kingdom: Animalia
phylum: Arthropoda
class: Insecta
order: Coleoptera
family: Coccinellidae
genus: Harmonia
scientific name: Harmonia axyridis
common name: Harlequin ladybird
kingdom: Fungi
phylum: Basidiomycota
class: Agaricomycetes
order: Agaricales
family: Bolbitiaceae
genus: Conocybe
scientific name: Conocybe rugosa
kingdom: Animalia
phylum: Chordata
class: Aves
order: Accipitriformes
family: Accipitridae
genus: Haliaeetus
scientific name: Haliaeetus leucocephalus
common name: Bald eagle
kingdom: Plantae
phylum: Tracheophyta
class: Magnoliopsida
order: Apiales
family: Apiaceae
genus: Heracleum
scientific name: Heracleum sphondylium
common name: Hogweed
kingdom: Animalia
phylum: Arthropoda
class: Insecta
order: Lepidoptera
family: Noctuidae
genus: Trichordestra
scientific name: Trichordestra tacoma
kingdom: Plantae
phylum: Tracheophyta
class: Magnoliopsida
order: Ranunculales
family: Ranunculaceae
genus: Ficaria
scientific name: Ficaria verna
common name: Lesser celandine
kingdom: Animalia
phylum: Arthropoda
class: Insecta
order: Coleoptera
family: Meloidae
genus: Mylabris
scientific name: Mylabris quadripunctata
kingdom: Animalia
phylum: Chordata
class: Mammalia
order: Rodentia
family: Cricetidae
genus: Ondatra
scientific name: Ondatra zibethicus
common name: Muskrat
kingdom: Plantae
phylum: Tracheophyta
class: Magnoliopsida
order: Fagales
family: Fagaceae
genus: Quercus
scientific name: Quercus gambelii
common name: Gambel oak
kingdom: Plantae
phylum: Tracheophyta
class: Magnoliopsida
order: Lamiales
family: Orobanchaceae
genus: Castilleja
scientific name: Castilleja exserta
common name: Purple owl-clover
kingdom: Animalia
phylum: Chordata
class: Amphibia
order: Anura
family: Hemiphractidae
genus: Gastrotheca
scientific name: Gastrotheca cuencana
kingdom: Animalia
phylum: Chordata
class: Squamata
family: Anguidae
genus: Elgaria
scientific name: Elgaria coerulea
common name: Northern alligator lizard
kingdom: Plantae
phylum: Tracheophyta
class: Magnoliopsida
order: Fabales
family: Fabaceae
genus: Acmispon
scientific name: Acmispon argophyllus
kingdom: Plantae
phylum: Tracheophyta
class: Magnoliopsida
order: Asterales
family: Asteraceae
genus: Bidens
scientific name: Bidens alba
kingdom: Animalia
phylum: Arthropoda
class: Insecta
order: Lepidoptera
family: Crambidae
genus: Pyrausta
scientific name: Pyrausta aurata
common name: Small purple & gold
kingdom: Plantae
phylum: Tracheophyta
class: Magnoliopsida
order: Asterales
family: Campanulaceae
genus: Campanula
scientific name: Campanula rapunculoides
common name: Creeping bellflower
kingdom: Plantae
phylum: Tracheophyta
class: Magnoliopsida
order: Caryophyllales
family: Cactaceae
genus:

EXERCISE – Write out again, word for word, the stretch of the data above from its first line through the line containing "order: Apiales", including both of those lines.

RESULT FOR THIS TASK –
kingdom: Animalia
phylum: Arthropoda
class: Insecta
order: Coleoptera
family: Coccinellidae
genus: Harmonia
scientific name: Harmonia axyridis
common name: Harlequin ladybird
kingdom: Fungi
phylum: Basidiomycota
class: Agaricomycetes
order: Agaricales
family: Bolbitiaceae
genus: Conocybe
scientific name: Conocybe rugosa
kingdom: Animalia
phylum: Chordata
class: Aves
order: Accipitriformes
family: Accipitridae
genus: Haliaeetus
scientific name: Haliaeetus leucocephalus
common name: Bald eagle
kingdom: Plantae
phylum: Tracheophyta
class: Magnoliopsida
order: Apiales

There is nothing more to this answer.